NRW revolutioniert Kita-Finanzierung: Mehr Geld, weniger Bürokratie und flexible Öffnungszeiten
Gernot GertzNRW Kabinett zu Kitas: Mehr Geld, weniger Bürokratie - NRW revolutioniert Kita-Finanzierung: Mehr Geld, weniger Bürokratie und flexible Öffnungszeiten
Die Landesregierung von Nordrhein-Westfalen hat umfassende Reformen der Kita-Finanzierung auf den Weg gebracht. Die Neuerungen umfassen höhere Mittel, weniger Bürokratie und mehr Flexibilität für die Träger.
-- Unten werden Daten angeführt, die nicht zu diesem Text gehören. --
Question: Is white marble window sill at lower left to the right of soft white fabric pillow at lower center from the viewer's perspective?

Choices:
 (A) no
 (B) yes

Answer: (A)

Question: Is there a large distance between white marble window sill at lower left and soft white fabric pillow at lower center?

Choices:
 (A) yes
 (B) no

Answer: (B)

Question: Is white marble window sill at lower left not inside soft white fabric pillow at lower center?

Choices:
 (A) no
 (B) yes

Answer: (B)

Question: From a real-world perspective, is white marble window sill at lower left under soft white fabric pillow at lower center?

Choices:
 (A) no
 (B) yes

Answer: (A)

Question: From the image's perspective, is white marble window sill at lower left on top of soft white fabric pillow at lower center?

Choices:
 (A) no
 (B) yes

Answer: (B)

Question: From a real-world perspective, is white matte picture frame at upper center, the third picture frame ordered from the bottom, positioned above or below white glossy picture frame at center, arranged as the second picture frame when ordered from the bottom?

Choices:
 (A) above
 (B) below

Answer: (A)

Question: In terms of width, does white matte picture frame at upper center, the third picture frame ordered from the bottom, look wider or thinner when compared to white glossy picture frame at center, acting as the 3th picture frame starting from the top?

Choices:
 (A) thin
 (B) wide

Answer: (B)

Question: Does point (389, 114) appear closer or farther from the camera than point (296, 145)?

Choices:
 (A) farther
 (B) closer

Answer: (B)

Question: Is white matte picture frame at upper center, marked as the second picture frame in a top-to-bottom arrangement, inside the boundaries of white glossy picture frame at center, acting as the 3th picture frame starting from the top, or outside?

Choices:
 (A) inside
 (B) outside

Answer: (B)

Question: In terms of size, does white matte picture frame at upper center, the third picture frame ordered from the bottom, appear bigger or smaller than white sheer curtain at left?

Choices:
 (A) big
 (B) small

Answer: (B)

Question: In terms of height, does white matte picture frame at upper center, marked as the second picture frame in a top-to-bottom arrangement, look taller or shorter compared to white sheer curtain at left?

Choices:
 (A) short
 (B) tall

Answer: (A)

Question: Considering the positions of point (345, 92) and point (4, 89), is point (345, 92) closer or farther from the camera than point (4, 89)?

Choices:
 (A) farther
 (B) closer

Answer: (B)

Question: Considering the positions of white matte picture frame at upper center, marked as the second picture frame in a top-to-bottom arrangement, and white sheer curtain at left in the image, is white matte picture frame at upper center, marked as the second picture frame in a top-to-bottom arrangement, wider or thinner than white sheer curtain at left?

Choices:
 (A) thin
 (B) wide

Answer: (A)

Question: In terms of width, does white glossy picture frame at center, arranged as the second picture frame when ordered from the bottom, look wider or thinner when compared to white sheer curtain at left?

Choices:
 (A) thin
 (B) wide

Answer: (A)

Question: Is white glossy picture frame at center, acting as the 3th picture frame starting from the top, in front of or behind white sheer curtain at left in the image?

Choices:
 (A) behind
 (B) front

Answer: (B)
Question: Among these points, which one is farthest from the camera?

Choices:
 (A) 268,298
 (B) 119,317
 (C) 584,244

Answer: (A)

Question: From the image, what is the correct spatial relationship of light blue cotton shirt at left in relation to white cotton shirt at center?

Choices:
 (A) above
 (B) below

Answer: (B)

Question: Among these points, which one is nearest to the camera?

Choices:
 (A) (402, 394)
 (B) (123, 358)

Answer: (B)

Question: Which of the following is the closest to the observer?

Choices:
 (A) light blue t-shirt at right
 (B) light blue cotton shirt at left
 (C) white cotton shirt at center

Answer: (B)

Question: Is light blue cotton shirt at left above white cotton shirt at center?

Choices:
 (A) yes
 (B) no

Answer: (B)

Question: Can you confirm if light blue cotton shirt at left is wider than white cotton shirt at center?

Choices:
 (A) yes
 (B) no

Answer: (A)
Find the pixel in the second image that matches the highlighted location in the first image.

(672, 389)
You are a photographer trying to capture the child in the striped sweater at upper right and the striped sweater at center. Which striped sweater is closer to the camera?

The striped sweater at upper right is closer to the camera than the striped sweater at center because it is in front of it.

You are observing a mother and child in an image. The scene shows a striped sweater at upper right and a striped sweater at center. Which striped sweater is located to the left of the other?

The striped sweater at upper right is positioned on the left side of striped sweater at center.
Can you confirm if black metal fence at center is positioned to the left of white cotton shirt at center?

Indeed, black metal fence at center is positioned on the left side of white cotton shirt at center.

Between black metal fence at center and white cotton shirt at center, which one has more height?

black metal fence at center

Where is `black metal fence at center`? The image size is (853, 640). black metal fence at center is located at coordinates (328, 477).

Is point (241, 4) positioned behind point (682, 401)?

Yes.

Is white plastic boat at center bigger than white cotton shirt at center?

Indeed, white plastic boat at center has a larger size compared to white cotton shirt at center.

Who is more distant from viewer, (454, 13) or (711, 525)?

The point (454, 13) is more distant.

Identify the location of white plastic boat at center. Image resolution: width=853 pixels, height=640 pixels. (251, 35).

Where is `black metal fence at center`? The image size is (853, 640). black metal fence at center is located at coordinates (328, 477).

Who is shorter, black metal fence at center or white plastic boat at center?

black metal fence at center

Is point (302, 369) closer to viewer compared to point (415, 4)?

Ziel der Pläne ist es, die Betreuungszuverlässigkeit für Eltern zu verbessern und den Einrichtungen gleichzeitig mehr Spielraum bei Personal und Öffnungszeiten zu geben.
Ab dem 1. August 2027 stockt das Land die Grundförderung nach dem Kinderbildungsgesetz (KiBiz) um 200 Millionen Euro auf. Diese Aufstockung soll den Kita-Trägern mehr Planungssicherheit bieten. Weitere 50 Millionen Euro fließen in die Einstellung und Ausbildung neuen Personals – mit Schwerpunkt auf praxisintegrierten Ausbildungsmodellen, um den Fachkräftebedarf zu decken.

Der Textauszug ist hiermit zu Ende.